第七十七話 災いのはじまりの来店者
オープンして1時間ほど、カウンターにシロちゃんと常連様一名。
今日は火曜日なので混みだすのは4時間後の20時ぐらいから。
今日もミクちゃん、レイちゃんが出勤しフルメンバー。
ドアの呼び鈴が小さくなり来客を知らせた。
黒いスーツを来た黒い犬の仮面を被った何者かがゆっくりとドアを開いた。
開いたドアをささえる黒いスーツの犬仮面を横をゆっくりと歩いて中に入って来たのは……。
マリー様のメイド喫茶からこちらを見ていた、ただならぬ雰囲気のマダム。
「いらっ」
あたしがお迎えしようとするのをさえぎりアゼルがマダムの前にひざまずいた。
深々と頭を下げ言葉をこれまでにないぐらい慎重に発する。
「ご無沙汰しております女王陛下」
(ええ! 女王陛下! どうりでただならぬ雰囲気、どことなくマリー様に似ている)
「おもてをあげい」
「はは!」
アゼルは直立不動で女王陛下の前にたっている。
あたしも姿勢をただした。
レイちゃんも作業を止め起立している。

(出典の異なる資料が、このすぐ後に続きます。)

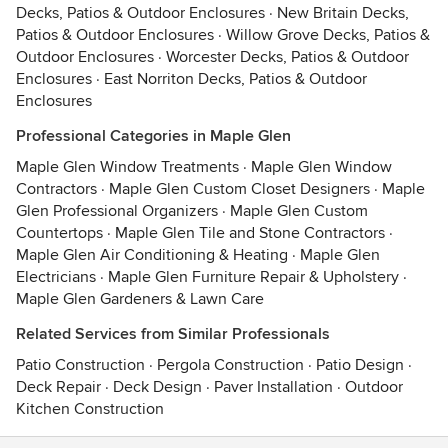
Decks, Patios & Outdoor Enclosures
·
New Britain Decks,
Patios & Outdoor Enclosures
·
Willow Grove Decks, Patios &
Outdoor Enclosures
·
Worcester Decks, Patios & Outdoor
Enclosures
·
East Norriton Decks, Patios & Outdoor
Enclosures
Professional Categories in Maple Glen
Maple Glen Window Treatments
·
Maple Glen Window
Contractors
·
Maple Glen Custom Closet Designers
·
Maple
Glen Professional Organizers
·
Maple Glen Custom
Countertops
·
Maple Glen Tile and Stone Contractors
·
Maple Glen Air Conditioning & Heating
·
Maple Glen
Electricians
·
Maple Glen Furniture Repair & Upholstery
·
Maple Glen Gardeners & Lawn Care
Related Services from Similar Professionals
Patio Construction
·
Pergola Construction
·
Patio Design
·
Deck Repair
·
Deck Design
·
Paver Installation
·
Outdoor
Kitchen Construction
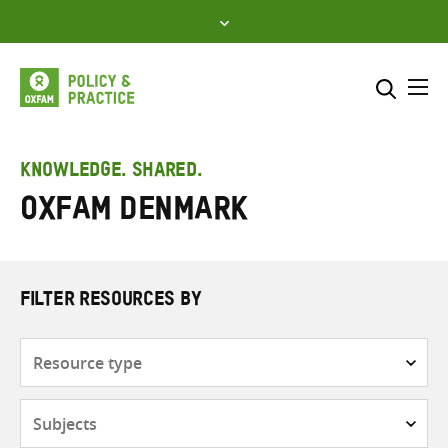
Skip
to
content
Me
Search across
Select where to search
KNOWLEDGE. SHARED.
Oxfam Denmark
SEARCH
Enter
search
here
FILTER RESOURCES BY
Resource
type
Subjects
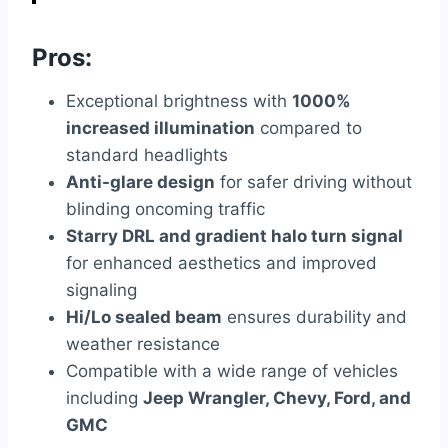
Pros:
Exceptional brightness with
1000%
increased illumination
compared to
standard headlights
Anti-glare design
for safer driving without
blinding oncoming traffic
Starry DRL and gradient halo turn signal
for enhanced aesthetics and improved
signaling
Hi/Lo sealed beam
ensures durability and
weather resistance
Compatible with a wide range of vehicles
including
Jeep Wrangler, Chevy, Ford, and
GMC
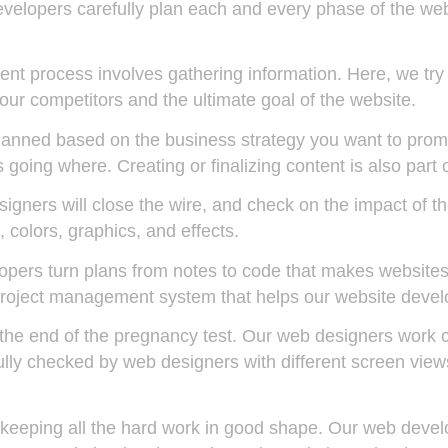
developers carefully plan each and every phase of the w
nt process involves gathering information. Here, we try
our competitors and the ultimate goal of the website.
lanned based on the business strategy you want to promo
going where. Creating or finalizing content is also part o
igners will close the wire, and check on the impact of t
colors, graphics, and effects.
pers turn plans from notes to code that makes websites
roject management system that helps our website develo
r the end of the pregnancy test. Our web designers work 
efully checked by web designers with different screen vi
t keeping all the hard work in good shape. Our web devel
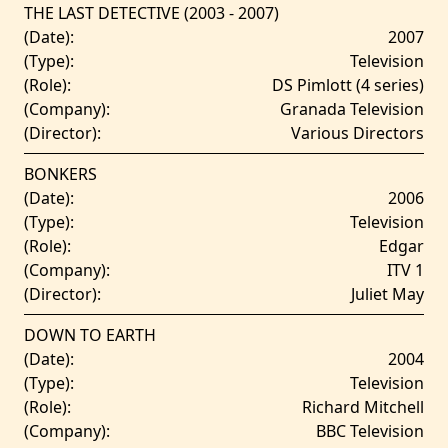
THE LAST DETECTIVE (2003 - 2007)
(Date):
2007
(Type):
Television
(Role):
DS Pimlott (4 series)
(Company):
Granada Television
(Director):
Various Directors
BONKERS
(Date):
2006
(Type):
Television
(Role):
Edgar
(Company):
ITV 1
(Director):
Juliet May
DOWN TO EARTH
(Date):
2004
(Type):
Television
(Role):
Richard Mitchell
(Company):
BBC Television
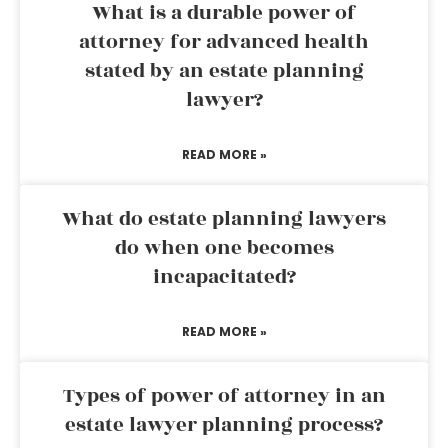
What is a durable power of
attorney for advanced health
stated by an estate planning
lawyer?
READ MORE »
What do estate planning lawyers
do when one becomes
incapacitated?
READ MORE »
Types of power of attorney in an
estate lawyer planning process?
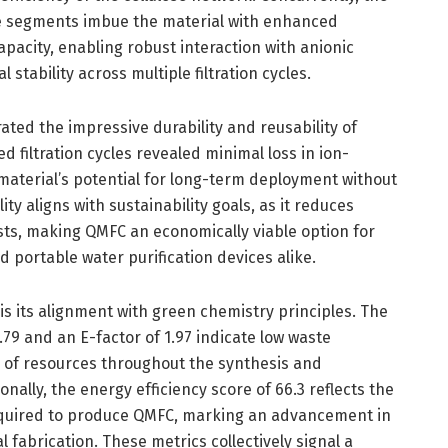
e segments imbue the material with enhanced
pacity, enabling robust interaction with anionic
 stability across multiple filtration cycles.
ted the impressive durability and reusability of
d filtration cycles revealed minimal loss in ion-
material’s potential for long-term deployment without
ty aligns with sustainability goals, as it reduces
sts, making QMFC an economically viable option for
 portable water purification devices alike.
 is its alignment with green chemistry principles. The
.79 and an E-factor of 1.97 indicate low waste
on of resources throughout the synthesis and
onally, the energy efficiency score of 66.3 reflects the
equired to produce QMFC, marking an advancement in
 fabrication. These metrics collectively signal a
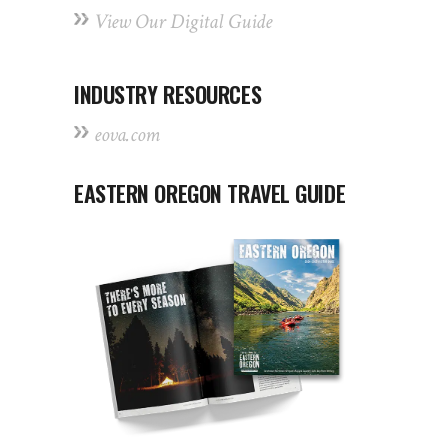
View Our Digital Guide
INDUSTRY RESOURCES
eova.com
EASTERN OREGON TRAVEL GUIDE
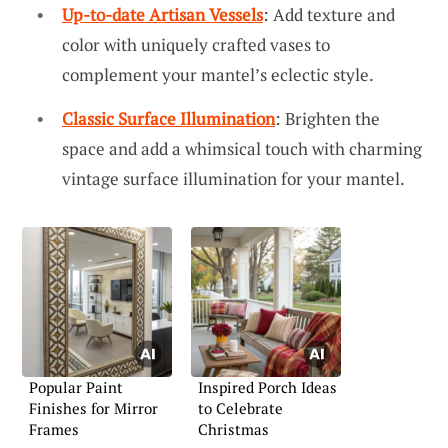
Up-to-date Artisan Vessels
: Add texture and
color with uniquely crafted vases to
complement your mantel’s eclectic style.
Classic Surface Illumination
: Brighten the
space and add a whimsical touch with charming
vintage surface illumination for your mantel.
Popular Paint
Inspired Porch Ideas
Finishes for Mirror
to Celebrate
Frames
Christmas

ミクちゃんは驚きのあまりか固まってしまっている。
気づくと女王陛下の後ろには護衛の黒い甲冑に身をまとった近衛兵が4名。
外には20名ほどの近衛兵が控えている。
ものものしい雰囲気だ。
「マリーが急にメイド喫茶など始めたいなどと言うから来てみれば、まさかお主のマネごととはな」
「はは! 恐れおおいお言葉」
アゼルは、再度深々と頭を下げた。
「お主が城を後にして3年か、よもや去る時の約束を忘れたとは言わせんぞ」
「もちろんです」
アゼルは神妙な顔をし返事した。
(なんなの? アゼルが王室に居たのは知ってたけど、女王陛下とも直接顔見知りなんて)
メイド喫茶オスティウムは、これまでにないほどの緊張につつまれていた。